With David as the new victim of their torments, the siblings no longer need Nanny Tess. They kill her, and Christina asks David to die for them. He tries to escape but is blocked by the three siblings and Dr. Doyle. They set the mansion ablaze, but he escapes to the upstairs bedroom. While Robert, Simon and Christina cackle within the flames at his imminent death, Juliet appears and walks through the flames, takes David by the hand and rescues him. As they walk away from the mansion's ruins, Juliet absolves him of his guilt over her death and departs to the afterlife.

David returns home and is greeted by his assistant, Kate, as he steps off the train. Behind the unsuspecting couple, Christina moves out of the shadows and follows them through the fog as they leave the platform.

==Production==
Haunted was shot on location in Parham Park, West Sussex.

==Cast==

- Aidan Quinn as Professor David Ash
- Peter England as Young David Ash
- Kate Beckinsale as Christina Mariell
- Anthony Andrews as Robert Mariell
- John Gielgud as Dr.
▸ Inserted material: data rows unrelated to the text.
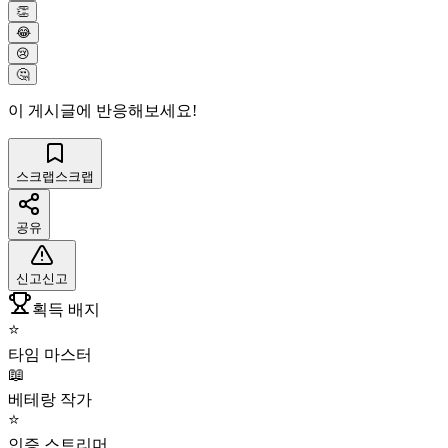
👏
😂
😢
🤔
이 게시글에 반응해보세요!
스크랩
스크랩
공유
신고
신고
획득 배지
⭐
타임 마스터
📖
베테랑 작가
⭐
인증 스트리머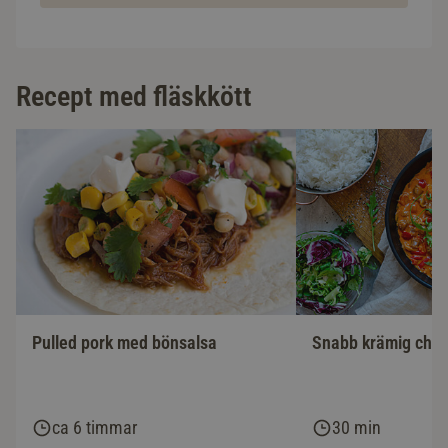
Recept med fläskkött
Pulled pork med bönsalsa
Snabb krämig chor
ca 6 timmar
30 min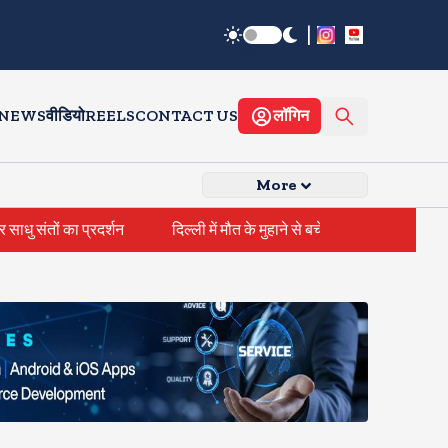
|
 NEWS
वीडियो
REELS
CONTACT US
लॉगिन
More
ों का प्रदर्शन
दिल्ली में मौत के मुहाने से बचे तीन बच्चे, सडक किनारे खुले ड्रेन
Doyle
- Anna Massey as Nanny Tess Webb
- Alex Lowe as Simon Mariell
- Victoria Shalet as Young Juliet Ash
- Geraldine Somerville as Kate McCarrick
- Linda Bassett as Madam Brontski
- Liz Smith as Old Gypsy Woman
- Alice Douglas as Clare
- Edmund Moriarty as Liam
- Emily Hamilton as Mary
- Tom Lipscombe as School Boy

==Reception==
The film received an 80% fresh rating from five critics on Rotten Tomatoes.